Rivlin: Time Not Right For Official Visits From Georgia

Knesset Speaker Rivlin postponed a visit from his Georgian counterpart saying the Rony Fuchs affair had 'disturbed' many Israelis.

Contact Editor
Gabe Kahn., | updated: 22:35

Israel news photo: Flash 90

Amidst growing tension between Israel and Georgia, Knesset Speaker Reuven Rivlin (Likud) has asked his counterpart, David Bakradze, to postpone his visit, which was planned for next week.
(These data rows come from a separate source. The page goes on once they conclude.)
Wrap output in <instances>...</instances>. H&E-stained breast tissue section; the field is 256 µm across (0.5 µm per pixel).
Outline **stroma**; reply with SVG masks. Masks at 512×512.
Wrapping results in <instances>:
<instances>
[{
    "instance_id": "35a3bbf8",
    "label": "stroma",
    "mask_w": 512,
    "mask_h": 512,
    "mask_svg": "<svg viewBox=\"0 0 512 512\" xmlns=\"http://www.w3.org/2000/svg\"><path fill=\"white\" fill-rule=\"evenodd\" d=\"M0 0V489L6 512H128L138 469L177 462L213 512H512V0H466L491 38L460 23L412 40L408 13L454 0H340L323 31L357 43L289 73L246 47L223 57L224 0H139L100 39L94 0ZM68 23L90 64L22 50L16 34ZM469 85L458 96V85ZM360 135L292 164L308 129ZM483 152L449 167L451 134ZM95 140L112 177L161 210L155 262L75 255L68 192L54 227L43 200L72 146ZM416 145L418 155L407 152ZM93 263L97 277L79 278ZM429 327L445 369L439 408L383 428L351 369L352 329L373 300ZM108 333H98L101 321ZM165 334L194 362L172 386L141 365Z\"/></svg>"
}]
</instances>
Rivlin's request came after protests by private citizens and Knesset members who are outraged by Georgia's ongoing detention of Israeli businessman Rony Fuchs.

The speakers bureau released a statement, "Rivlin spoke with his Georgian counterpart today and asked him to postpone his visit to Israel due to its sensitivity at this time."

Rivlin explained to Bakradze that Israel prefers to reschedule the visit, "due to internal and external circumstances which preclude the visit." In addition, Rivlin informed Bakradze that, "the fate of the Israeli prisoner in Georgia, Rony Fuchs, is disturbing to many Israelis and that public pressure on the issue led him to understanding the timing was not suitable for an official visit to Israel."

Rivlin's office said the postponement of the visit was coordinated with the Foreign Ministry and all other relevant parties in Israel, and that no formal requests were received, including from MK Nino Avsedze (Kadima), to cancel the visit. Bakadze was to visit the Knesset next Wednesday.

Fuchs and fellow Israeli Zev Frankel were arrested in October for allegedly attempting a large-scale bribery of Georgia's Deputy Minister of Finance, Auondyl Ahradze. Ahradze was also detained by police for questioning.

Fuchs is a businessman who deals in oil and infrastructure. He served as one of Israel's honorary consuls in Turkey and is considered close to officials from the Kadima and Labor parties. Frankel, a long-time immigrant from the former Soviet Union, deals primarily in real estate and has been active in Georgia, where he has built numerous projects, for fifteen years.

Unlike Frankel, Fuchs is not well-known to Georgia's business community.

The two Israelis have only been recently indicted, and charge they were set up because the Georgian government wanted to avoid paying a financial debt.